Perhaps the problem is that we have been stopping the Master node via the console?

Is there a cleaner way to "stop" the entire cluster? (not just the compute node)

JiaweiZhuang commented 4 years ago

Then we tried to upgrade the cluster from command line, using "pcluster upgrade clustername"

For this kind of major changes I would create a new cluster instead of using pcluster upgrade. The Spack directory can be copied to the new cluster.

Is there a cleaner way to "stop" the entire cluster? (not just the compute node)

I also stop the master instanc in console. From aws/aws-parallelcluster#1053 I think this is a valid approach.

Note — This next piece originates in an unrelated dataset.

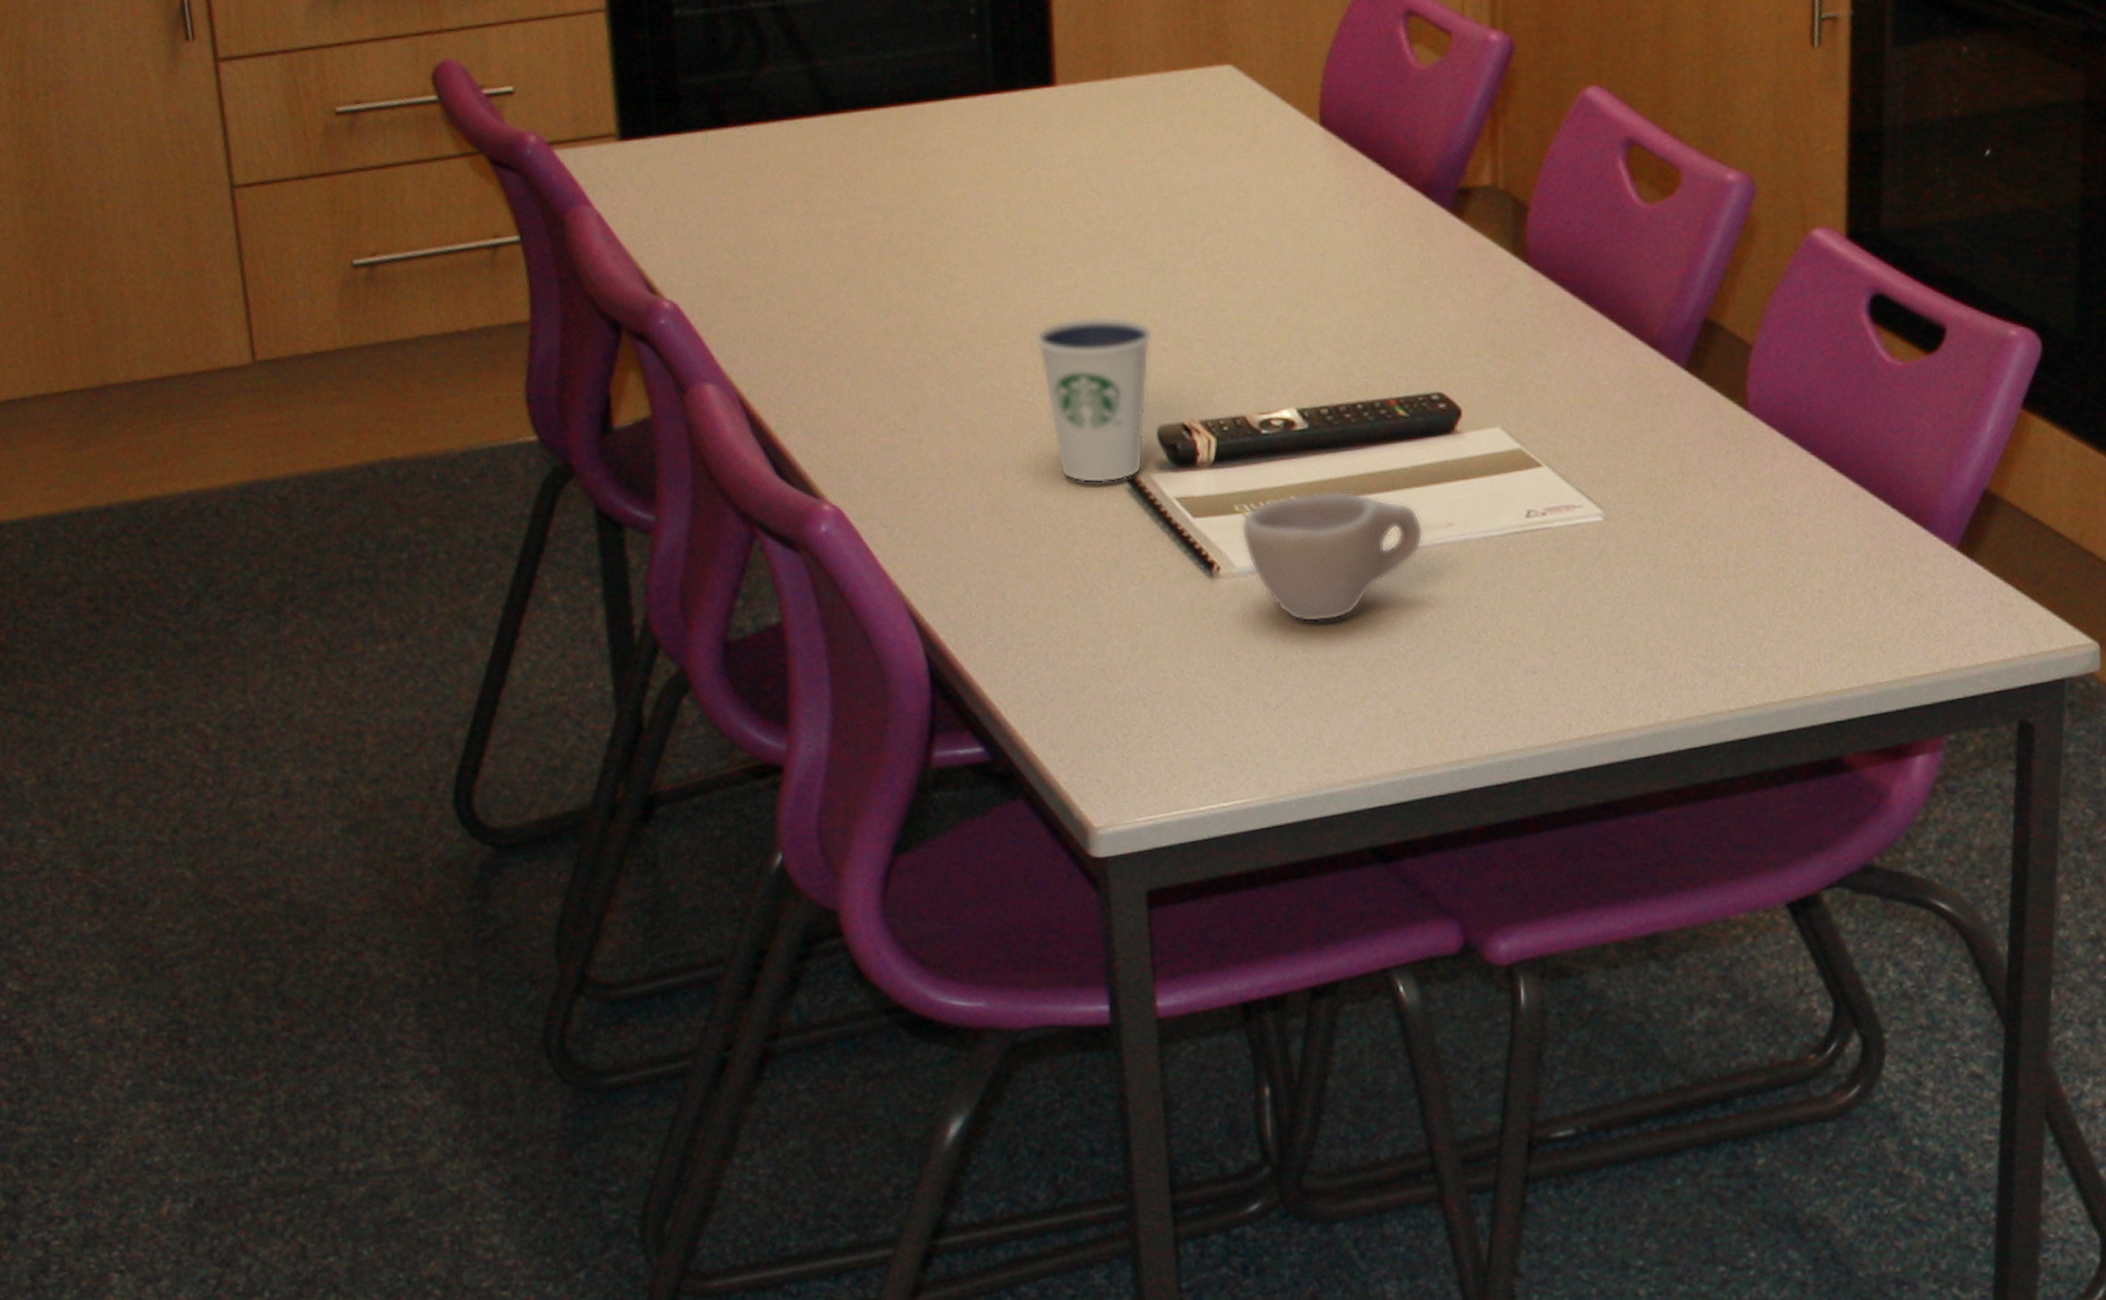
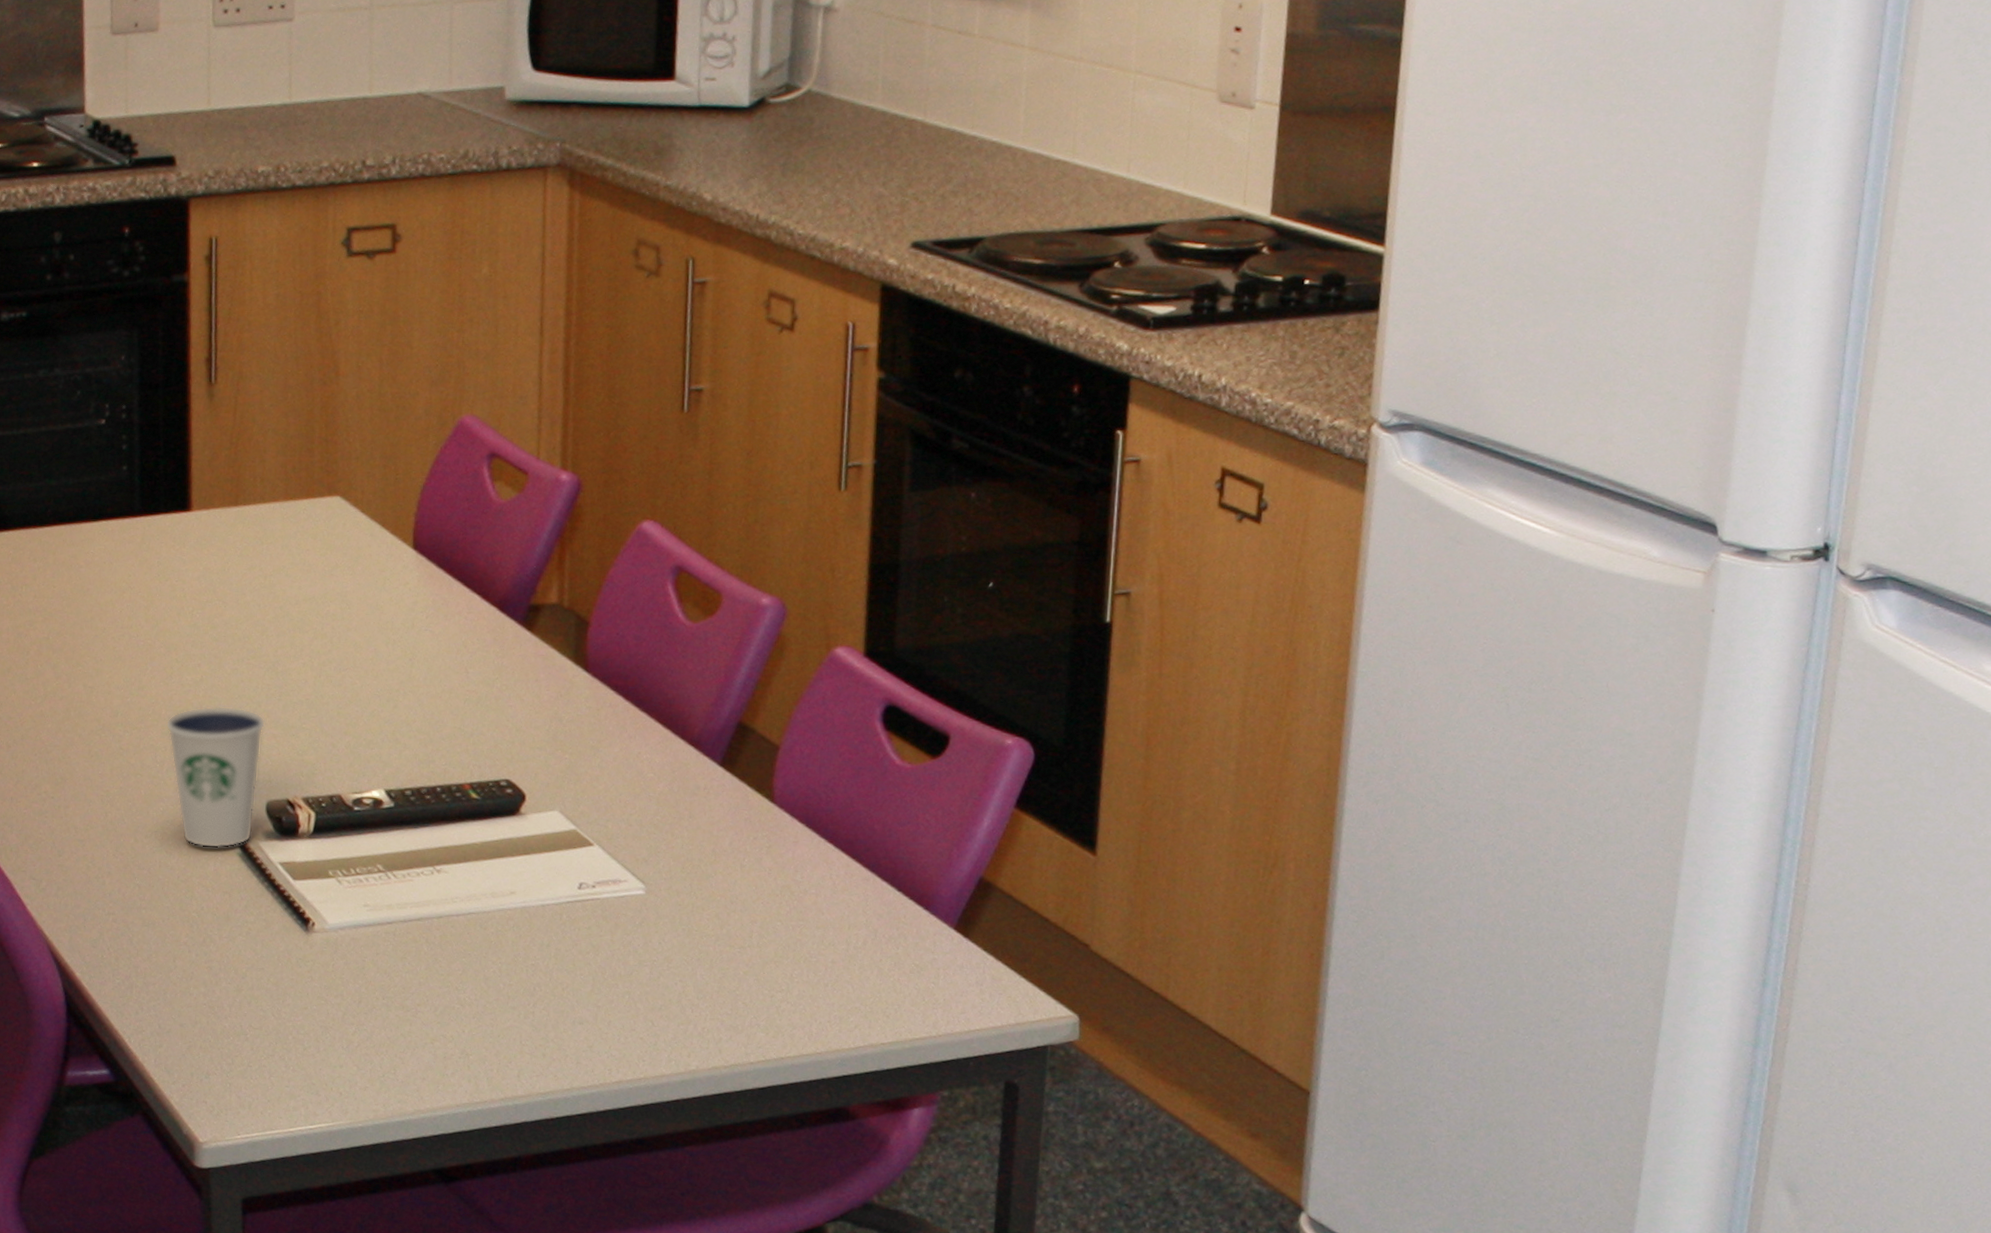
cup: present [1241,491,1424,623] -> none [334,861,490,974]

For pcluster issues it's probably better to post at https://github.com/aws/aws-parallelcluster/issues to get more official answers 😃

rsignell-usgs commented 4 years ago

Thanks @JiaweiZhuang. Good to know we weren't just doing something dumb. Knowing that, we will proceed to ask on over on Parallel Cluster issues.